Musiques de pub et copie, un air de déjà entendu

Alors que les artistes, labels et publicitaires crient haut et fort que la publicité permet de faire découvrir des nouveaux talents et renflouer les caisses d’une industrie malade, certains annonceurs ne se gênent pas pour pomper sans vergogne ces groupes qui justement luttent pour leur indépendance. Passage en revue de ces musiques de pub composées « à la façon de ».

Scandale. On découvrait il y a quelques semaines que la dernière campagne de pub Nokia avait honteusement plagié la musique de The XX. Le spot, plutôt bien ficelé, met en scène une jolie brune communiquant ses angoisses existentielles à ses amis connectés via son smartphone (« ce soir c’est talons verts ou talons rouges ? »).

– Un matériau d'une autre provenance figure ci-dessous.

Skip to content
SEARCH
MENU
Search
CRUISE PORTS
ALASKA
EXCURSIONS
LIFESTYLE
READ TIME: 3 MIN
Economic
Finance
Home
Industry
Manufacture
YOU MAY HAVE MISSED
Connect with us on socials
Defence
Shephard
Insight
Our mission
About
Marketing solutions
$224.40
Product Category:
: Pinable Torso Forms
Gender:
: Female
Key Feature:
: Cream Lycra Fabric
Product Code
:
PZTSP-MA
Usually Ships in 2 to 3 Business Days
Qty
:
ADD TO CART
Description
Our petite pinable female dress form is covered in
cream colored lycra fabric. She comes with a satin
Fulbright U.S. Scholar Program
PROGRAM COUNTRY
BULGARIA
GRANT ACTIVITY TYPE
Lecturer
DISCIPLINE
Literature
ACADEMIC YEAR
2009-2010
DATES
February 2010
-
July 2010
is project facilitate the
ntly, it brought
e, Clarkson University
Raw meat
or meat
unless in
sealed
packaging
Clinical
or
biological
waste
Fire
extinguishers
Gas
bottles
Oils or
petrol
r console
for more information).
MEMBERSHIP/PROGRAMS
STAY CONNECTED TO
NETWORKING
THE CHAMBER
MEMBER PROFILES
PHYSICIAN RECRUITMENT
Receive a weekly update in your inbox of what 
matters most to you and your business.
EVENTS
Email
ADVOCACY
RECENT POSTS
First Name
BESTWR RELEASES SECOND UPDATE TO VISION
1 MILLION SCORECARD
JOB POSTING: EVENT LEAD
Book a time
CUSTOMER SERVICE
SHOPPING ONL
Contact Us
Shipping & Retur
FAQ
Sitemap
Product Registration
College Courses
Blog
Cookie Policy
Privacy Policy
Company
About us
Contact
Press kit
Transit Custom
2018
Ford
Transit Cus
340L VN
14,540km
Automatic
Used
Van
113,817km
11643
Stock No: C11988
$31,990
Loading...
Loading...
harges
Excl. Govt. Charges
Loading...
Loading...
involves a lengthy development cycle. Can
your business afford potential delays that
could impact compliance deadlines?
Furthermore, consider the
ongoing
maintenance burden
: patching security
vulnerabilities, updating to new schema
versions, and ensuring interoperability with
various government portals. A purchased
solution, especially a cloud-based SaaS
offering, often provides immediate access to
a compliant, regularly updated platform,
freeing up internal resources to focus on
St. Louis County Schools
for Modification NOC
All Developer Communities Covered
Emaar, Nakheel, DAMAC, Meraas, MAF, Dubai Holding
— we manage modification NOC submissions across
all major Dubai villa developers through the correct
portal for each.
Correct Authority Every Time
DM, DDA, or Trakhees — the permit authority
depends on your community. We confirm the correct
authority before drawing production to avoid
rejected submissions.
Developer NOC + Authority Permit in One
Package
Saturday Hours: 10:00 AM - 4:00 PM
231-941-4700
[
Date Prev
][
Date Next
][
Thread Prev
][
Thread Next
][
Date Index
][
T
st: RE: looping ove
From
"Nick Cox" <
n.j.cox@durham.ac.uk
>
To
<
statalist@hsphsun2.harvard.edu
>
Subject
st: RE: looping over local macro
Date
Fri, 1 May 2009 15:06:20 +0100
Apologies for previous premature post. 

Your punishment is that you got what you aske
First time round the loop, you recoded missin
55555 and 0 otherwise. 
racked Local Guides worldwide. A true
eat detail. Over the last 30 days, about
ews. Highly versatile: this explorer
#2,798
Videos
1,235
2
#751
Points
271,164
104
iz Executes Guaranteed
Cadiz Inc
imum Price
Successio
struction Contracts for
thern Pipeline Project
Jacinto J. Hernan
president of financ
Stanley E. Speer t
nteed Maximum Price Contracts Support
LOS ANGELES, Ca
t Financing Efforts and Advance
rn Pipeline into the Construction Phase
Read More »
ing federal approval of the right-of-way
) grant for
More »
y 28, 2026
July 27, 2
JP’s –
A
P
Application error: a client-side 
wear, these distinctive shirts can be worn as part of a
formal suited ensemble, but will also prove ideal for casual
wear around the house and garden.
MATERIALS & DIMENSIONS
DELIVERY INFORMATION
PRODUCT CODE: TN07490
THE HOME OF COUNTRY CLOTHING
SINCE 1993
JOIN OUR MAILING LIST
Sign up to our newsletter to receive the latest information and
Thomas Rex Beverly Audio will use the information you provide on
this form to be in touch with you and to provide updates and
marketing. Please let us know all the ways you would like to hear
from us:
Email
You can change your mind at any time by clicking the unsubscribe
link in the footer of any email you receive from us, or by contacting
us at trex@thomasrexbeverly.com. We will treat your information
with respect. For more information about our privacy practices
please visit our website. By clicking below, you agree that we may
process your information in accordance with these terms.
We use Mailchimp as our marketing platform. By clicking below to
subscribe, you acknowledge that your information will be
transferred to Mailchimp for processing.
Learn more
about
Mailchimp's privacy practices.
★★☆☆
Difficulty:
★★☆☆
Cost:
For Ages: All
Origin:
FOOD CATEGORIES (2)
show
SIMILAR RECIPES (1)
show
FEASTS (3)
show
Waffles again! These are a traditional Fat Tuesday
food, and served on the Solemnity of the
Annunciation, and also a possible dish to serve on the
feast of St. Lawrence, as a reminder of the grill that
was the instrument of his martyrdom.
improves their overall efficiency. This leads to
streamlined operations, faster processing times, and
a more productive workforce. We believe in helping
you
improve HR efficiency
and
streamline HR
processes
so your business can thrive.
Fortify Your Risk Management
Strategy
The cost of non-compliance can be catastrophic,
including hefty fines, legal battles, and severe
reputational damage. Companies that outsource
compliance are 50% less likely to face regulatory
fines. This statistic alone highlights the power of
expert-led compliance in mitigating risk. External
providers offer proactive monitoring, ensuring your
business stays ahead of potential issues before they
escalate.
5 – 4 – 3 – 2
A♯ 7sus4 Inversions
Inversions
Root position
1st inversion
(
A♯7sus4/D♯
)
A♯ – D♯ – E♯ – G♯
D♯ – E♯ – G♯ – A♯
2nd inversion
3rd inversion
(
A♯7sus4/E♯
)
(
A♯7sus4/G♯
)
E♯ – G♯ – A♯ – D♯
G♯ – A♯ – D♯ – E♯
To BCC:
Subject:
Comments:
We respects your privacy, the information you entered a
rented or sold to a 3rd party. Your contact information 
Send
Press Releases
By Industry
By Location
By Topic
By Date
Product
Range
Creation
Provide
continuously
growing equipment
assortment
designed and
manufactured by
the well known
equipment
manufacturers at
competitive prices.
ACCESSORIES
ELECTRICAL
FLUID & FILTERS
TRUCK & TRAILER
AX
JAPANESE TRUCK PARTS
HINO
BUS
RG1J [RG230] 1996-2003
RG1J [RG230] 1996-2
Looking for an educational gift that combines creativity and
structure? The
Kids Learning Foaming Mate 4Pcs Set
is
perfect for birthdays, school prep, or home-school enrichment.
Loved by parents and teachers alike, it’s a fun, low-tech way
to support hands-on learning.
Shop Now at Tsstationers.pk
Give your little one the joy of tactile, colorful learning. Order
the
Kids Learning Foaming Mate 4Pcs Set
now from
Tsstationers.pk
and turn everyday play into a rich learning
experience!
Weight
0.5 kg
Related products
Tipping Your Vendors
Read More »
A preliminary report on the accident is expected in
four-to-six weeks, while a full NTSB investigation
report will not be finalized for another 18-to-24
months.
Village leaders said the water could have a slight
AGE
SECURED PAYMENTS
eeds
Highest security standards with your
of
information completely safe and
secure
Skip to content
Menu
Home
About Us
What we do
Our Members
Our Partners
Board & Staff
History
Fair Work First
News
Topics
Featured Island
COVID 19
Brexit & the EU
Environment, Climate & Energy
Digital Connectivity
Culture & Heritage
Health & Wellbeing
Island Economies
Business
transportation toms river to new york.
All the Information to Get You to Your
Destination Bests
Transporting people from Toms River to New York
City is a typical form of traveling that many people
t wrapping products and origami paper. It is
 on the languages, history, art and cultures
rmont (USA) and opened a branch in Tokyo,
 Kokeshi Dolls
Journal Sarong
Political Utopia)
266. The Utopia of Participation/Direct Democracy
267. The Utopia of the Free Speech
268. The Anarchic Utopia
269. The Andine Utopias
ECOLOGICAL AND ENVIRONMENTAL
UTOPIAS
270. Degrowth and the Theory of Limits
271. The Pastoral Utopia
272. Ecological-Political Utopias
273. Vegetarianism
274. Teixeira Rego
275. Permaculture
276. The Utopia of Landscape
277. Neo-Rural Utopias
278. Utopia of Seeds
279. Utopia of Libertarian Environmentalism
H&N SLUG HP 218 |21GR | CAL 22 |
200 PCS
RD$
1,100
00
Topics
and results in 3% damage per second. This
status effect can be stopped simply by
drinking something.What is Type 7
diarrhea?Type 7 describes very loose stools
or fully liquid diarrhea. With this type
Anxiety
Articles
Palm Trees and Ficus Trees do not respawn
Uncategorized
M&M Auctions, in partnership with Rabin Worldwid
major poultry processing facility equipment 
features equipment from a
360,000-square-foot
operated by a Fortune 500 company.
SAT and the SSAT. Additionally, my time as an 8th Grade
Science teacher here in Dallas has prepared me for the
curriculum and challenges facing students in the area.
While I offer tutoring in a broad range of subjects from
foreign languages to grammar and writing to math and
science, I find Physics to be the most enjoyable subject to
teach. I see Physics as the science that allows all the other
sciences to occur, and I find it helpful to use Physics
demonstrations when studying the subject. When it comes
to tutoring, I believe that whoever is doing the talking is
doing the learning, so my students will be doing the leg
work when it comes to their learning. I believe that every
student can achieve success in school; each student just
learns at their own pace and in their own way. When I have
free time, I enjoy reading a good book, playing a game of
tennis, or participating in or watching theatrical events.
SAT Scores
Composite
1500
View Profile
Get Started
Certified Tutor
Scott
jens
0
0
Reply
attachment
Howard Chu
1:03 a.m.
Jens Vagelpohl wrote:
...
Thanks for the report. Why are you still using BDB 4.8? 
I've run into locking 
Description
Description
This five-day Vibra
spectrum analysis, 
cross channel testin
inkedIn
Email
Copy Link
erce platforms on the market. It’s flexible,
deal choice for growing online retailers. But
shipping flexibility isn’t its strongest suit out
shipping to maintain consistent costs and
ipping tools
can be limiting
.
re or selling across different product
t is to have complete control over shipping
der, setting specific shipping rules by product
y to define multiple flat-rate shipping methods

Et Nokia de pointer avec ironie ces drames épiques du quotidien, sur une bande-son presque parfaite, à un défaut près : ce n’est pas le titre original mais une pâle copie de « VCR«  de The XX.

Nokia versus The XX

L’originale : The XX – « VCR »

Contrefaçon. Des histoires de publicitaires peu scrupuleux comme celle-là, il y a en a beaucoup. On pense évidemment au précédent spot pour le parfum Parisienne d’Yves Saint-Laurent qui rappelait un peu trop Depeche Mode, ou celui de Microsoft (Arcade Fire). Bien souvent en agence, quand la personne en charge de trouver les musiques souhaite faire une synchro (c’est comme ça qu’on appelle la synchronisation d’un titre sur un film), une demande de devis et d’autorisation aux ayants-droit du morceau est faite, en passant par les labels en tête. Très souvent ça fonctionne, mais parfois ça coince ; soit par principe (Radiohead, Björk qui ne veulent pas associer leur musique à la publicité), soit par intérêt (budget trop serré ou titre déjà vendu à des concurrents).

Il arrive ainsi que des petits malins ne demandent aucune autorisation et bricolent une version « à la manière de » très proche de l’original, parvenant à faire passer un compositeur raté pour un artiste génial. C’est ce que se sont amusés à répertorier les Islandais de Sigur Ros, qui en avaient marre de se faire piquer leurs morceaux à tout bout de champ, par Center Parks ou Coca-Cola, en passant par HSBC, Geox, Electrobras Energia et une dizaine d’autres annonceurs qui ont tous réussi à reproduire à l’identique ou presque leur morceau « Hoppipolla« . Ce n’est pas une blague, voyez plutôt par vous-même.

Le drame pour tous ces groupes, et pour Sigur Ros en particulier, c’est qu’il n’y a pas grand-chose à faire. Si n’importe quel mélomane est en mesure de distinguer l’original de la copie conforme, les juristes feront eux appel à des spécialistes qui pourront attester que cette partie de cordes est « communément utilisée », ou que la structure du titre est construite « à la manière de » sans que ce soit une « copie de ». On vous dira aussi que « en dépit du fait que les deux morceaux sont fortement similaires en termes de style musical général, d’instrument ou de structure », le morceau en question aurait pu être « créé en référence aux travaux de tel artiste en général » et qu’il n’y a aucune véritable preuve matérielle d’un délit de plagiat.